Friday, March 2, 2012

How Did I Get Here?: Part 3

How did I get here…and what’s with this hand basket?  We’ve already established a bad pattern that was borne out of growing up during the dawn of highly processed foods and my introduction to fine fattening cuisine at Echo Lake Country Club.  It was off to college without a clue on what I wanted to do with my life.  I did think about cooking school, but, instead, opted for a music education major.  Hell, I saw what my teachers did in high school.  I could do that.  I had talent.  Why the hell not?  Easy, right?  Nope. 

I was SO not into my then chosen career path.  I struggled with piano lessons.  Struggled is too kind a word.  My left hand and my right would bicker about which would play the right notes.  I was downright spastic when it came to playing the piano.

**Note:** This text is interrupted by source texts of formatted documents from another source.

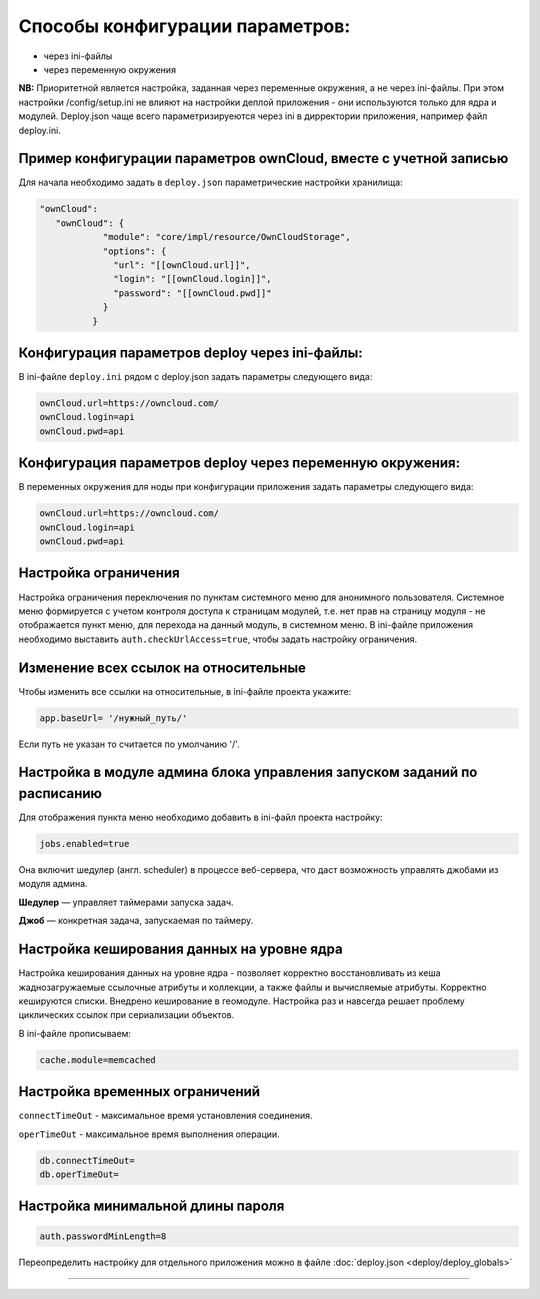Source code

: Способы конфигурации параметров:
================================


* через ini-файлы
* через переменную окружения

**NB:** Приоритетной является настройка, заданная через переменные окружения, а не через ini-файлы.
При этом настройки /config/setup.ini не влияют на настройки деплой приложения - они используются только для ядра и модулей. 
Deploy.json чаще всего параметризируеются через ini в дирректории приложения, например файл deploy.ini.

Пример конфигурации параметров ownCloud, вместе с учетной записью
-----------------------------------------------------------------

Для начала необходимо задать в ``deploy.json`` параметрические настройки хранилища:

.. code-block:: text

   "ownCloud": 
      "ownCloud": {
               "module": "core/impl/resource/OwnCloudStorage",
               "options": {
                 "url": "[[ownCloud.url]]",
                 "login": "[[ownCloud.login]]",
                 "password": "[[ownCloud.pwd]]"
               }
             }

Конфигурация параметров deploy через ini-файлы:
-----------------------------------------------

В ini-файле ``deploy.ini`` рядом c deploy.json задать параметры следующего вида:

.. code-block:: ini

   ownCloud.url=https://owncloud.com/
   ownCloud.login=api
   ownCloud.pwd=api

Конфигурация параметров deploy через переменную окружения:
----------------------------------------------------------

В переменных окружения для ноды при конфигурации приложения задать параметры следующего вида:

.. code-block:: ini

   ownCloud.url=https://owncloud.com/
   ownCloud.login=api
   ownCloud.pwd=api

Настройка ограничения
---------------------

Настройка ограничения переключения по пунктам системного меню для анонимного пользователя. Системное меню формируется с учетом контроля доступа к страницам модулей, т.е. нет прав на страницу модуля - не отображается пункт меню, для перехода на данный модуль, в системном меню. В ini-файле приложения необходимо выставить ``auth.checkUrlAccess=true``, чтобы задать настройку ограничения. 

Изменение всех ссылок на относительные
--------------------------------------

Чтобы изменить все ссылки на относительные, в ini-файле проекта укажите:

.. code-block:: ini

   app.baseUrl= '/нужный_путь/'

Если путь не указан то считается по умолчанию '/'.

Настройка в модуле админа блока управления запуском заданий по расписанию
-------------------------------------------------------------------------

Для отображения пункта меню необходимо добавить в ini-файл проекта настройку:

.. code-block:: ini

   jobs.enabled=true

Она включит шедулер (англ. scheduler) в процессе веб-сервера, что даст возможность управлять джобами из модуля админа.

**Шедулер** — управляет таймерами запуска задач.

**Джоб** — конкретная задача, запускаемая по таймеру.

Настройка кеширования данных на уровне ядра
-------------------------------------------

Настройка кеширования данных на уровне ядра - позволяет корректно восстановливать из кеша жаднозагружаемые ссылочные атрибуты и коллекции, а также файлы и вычисляемые атрибуты. Корректно кешируются списки. Внедрено кеширование в геомодуле. Настройка раз и навсегда решает проблему циклических ссылок при сериализации объектов.

В ini-файле прописываем:

.. code-block:: ini

   cache.module=memcached

Настройка временных ограничений
-------------------------------

``connectTimeOut`` - максимальное время установления соединения.

``operTimeOut`` - максимальное время выполнения операции.

.. code-block:: ini

   db.connectTimeOut=
   db.operTimeOut=

Настройка минимальной длины пароля
----------------------------------

.. code-block:: ini

   auth.passwordMinLength=8

Переопределить настройку для отдельного приложения можно в файле :doc:`deploy.json <deploy/deploy_globals>`



----
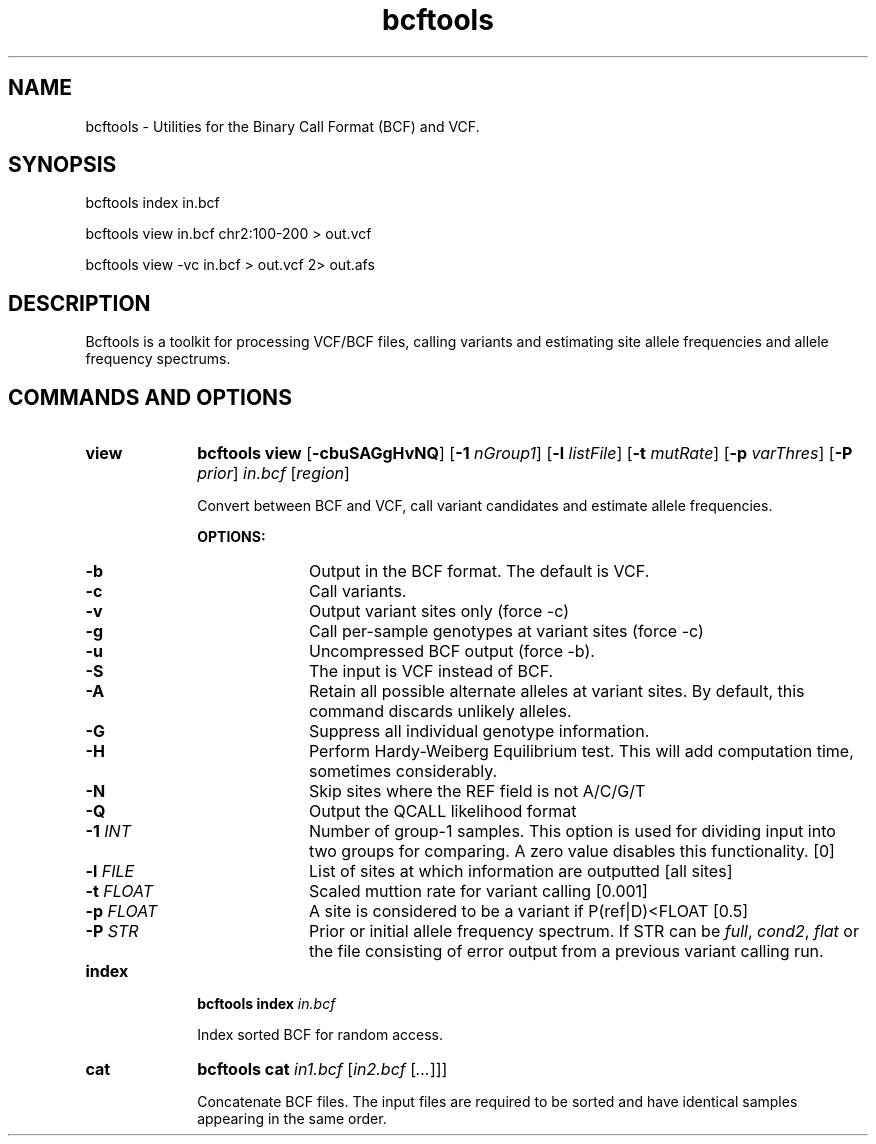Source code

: .TH bcftools 1 "2 October 2010" "bcftools" "Bioinformatics tools"
.SH NAME
.PP
bcftools - Utilities for the Binary Call Format (BCF) and VCF.
.SH SYNOPSIS
.PP
bcftools index in.bcf
.PP
bcftools view in.bcf chr2:100-200 > out.vcf
.PP
bcftools view -vc in.bcf > out.vcf 2> out.afs

.SH DESCRIPTION
.PP
Bcftools is a toolkit for processing VCF/BCF files, calling variants and
estimating site allele frequencies and allele frequency spectrums.

.SH COMMANDS AND OPTIONS

.TP 10
.B view
.B bcftools view
.RB [ \-cbuSAGgHvNQ ]
.RB [ \-1
.IR nGroup1 ]
.RB [ \-l
.IR listFile ]
.RB [ \-t
.IR mutRate ]
.RB [ \-p
.IR varThres ]
.RB [ \-P
.IR prior ]
.I in.bcf
.RI [ region ]

Convert between BCF and VCF, call variant candidates and estimate allele
frequencies.

.B OPTIONS:
.RS
.TP 10
.B -b
Output in the BCF format. The default is VCF.
.TP
.B -c
Call variants.
.TP
.B -v
Output variant sites only (force -c)
.TP
.B -g
Call per-sample genotypes at variant sites (force -c)
.TP
.B -u
Uncompressed BCF output (force -b).
.TP
.B -S
The input is VCF instead of BCF.
.TP
.B -A
Retain all possible alternate alleles at variant sites. By default, this
command discards unlikely alleles.
.TP
.B -G
Suppress all individual genotype information.
.TP
.B -H
Perform Hardy-Weiberg Equilibrium test. This will add computation time, sometimes considerably.
.TP
.B -N
Skip sites where the REF field is not A/C/G/T
.TP
.B -Q
Output the QCALL likelihood format
.TP
.BI "-1 " INT
Number of group-1 samples. This option is used for dividing input into
two groups for comparing. A zero value disables this functionality. [0]
.TP
.BI "-l " FILE
List of sites at which information are outputted [all sites]
.TP
.BI "-t " FLOAT
Scaled muttion rate for variant calling [0.001]
.TP
.BI "-p " FLOAT
A site is considered to be a variant if P(ref|D)<FLOAT [0.5]
.TP
.BI "-P " STR
Prior or initial allele frequency spectrum. If STR can be
.IR full ,
.IR cond2 ,
.I flat
or the file consisting of error output from a previous variant calling
run.
.RE

.TP
.B index
.B bcftools index
.I in.bcf

Index sorted BCF for random access.
.RE

.TP
.B cat
.B bcftools cat
.I in1.bcf
.RI [ "in2.bcf " [ ... "]]]"

Concatenate BCF files. The input files are required to be sorted and
have identical samples appearing in the same order.
.RE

How could I be a choral director without playing piano?  Everything else fell apart from there.  Rather than go to class and actually learn something in school, I hung out at the student center, ate junk food, played video games and shot pool.  Basically I waited for my friends/fraternity brothers to get done with their learnin’ so we could hang out and have some beers or go the cafeteria and eat high-calorie, high-fat slop.  I remember the name of the firm that had the cafeteria concession, The Freshie Company.  HA!  The food was anything but.  Because I commuted two of the three semesters I went to college, the days that weren’t spent eating at school with my chums were spent back at ELCC eating the high-class chow that would turn almost anyone’s blood into 10W40 viscosity Pennzoil. 
I left school in December of 1983 to pursue any endeavor that didn’t waste my time and money like being a professional slacker at Montclair did.  I got a real job as a headhunter and made decent money for a twenty-year-old.  Enough to get my own place and be an adult.  Living on my own, my diet basically consisted of Chinese food (I literally ate sweet and sour chicken with fried rice four to five nights a week for a year) or frozen Swanson dinners.  Lunch was always eaten out at the Menlo Mall since my office building was attached to it.  I seem to recall my weight growing to the area of 275 lbs. or so by September of 1988.  
The eighties was a time when I was trying to find myself.  Cliché I know, but I was, indeed, without a purpose.  Adrift without a rudder as it were.  I was bored, somewhat lonely and my recreation was watching TV and eating.  I was self-conscious of my body and my weight and didn’t really make solid attempts at wooing the opposite sex.  I was embarrassed by the way I looked, despite being told how ‘handsome’ I was time and again.  I wanted to be fit, but did nothing to that end.  The addiction to food had already taken hold and it had a firm grasp on me.  It wasn’t letting go. 
I do recall one year for Christmas my aunt and uncle gave me a check for a gym membership.  It was something like $300.  Back in the mid-eighties that was a fortune.  A $300 Christmas gift?!  The gesture melted my heart and to this day I am truly grateful that they would be so unselfish with their hard-earned money as to try and help me get myself on track.  On the second visit to the gym I had my first back injury.  I was in agony.  Unfortunately, I never went back.  I have always felt guilty about wasting the money they so generously gave me.  Sorry, H&C.  It would be many years before I could make a valid attempt to break free from food’s clutches.  The gesture was immense, but my need to feed was greater.
More on this subject tomorrow.
Cya then,
M
What I ate today and how I exercised:
Breakfast ~ Kashi Island Vanilla cereal with vanilla almond milk and fresh blueberries.  Fresh fruit salad with fresh blue berries and one whole grapefruit.
Lunch ~ A Chesapeake crab roll and a shrimp spring roll at Wegman’s
Afternoon snack ~ ½ of a Peanut Butter Chocolate protein bar.  While shopping today I was feeling like I could go off the rails a bit.  I grabbed this protein bar of 200 calories and decided to eat half.
Dinner ~ Today was the wife’s birthday.  She asked me to make a vegan sweet potato gnocchi recipe I had come across online.  I made it and a salad (pictured here). I thought it was just okay.  She LOVED it.  Mission accomplished, I guess.  My estimate is that the price of the meal for me was around 550-600 calories.  Pleasing the wife on her birthday…priceless.  Forget about it being vegan.  It was good.  Here's a link to the recipe:
Exercise ~ I'm a bit pissed that I didn't plan my day better.  Work and cooking dinner coupled with writing this blog left me no time.  I'll be up early tomorrow morning walking and perhaps again in the afternoon.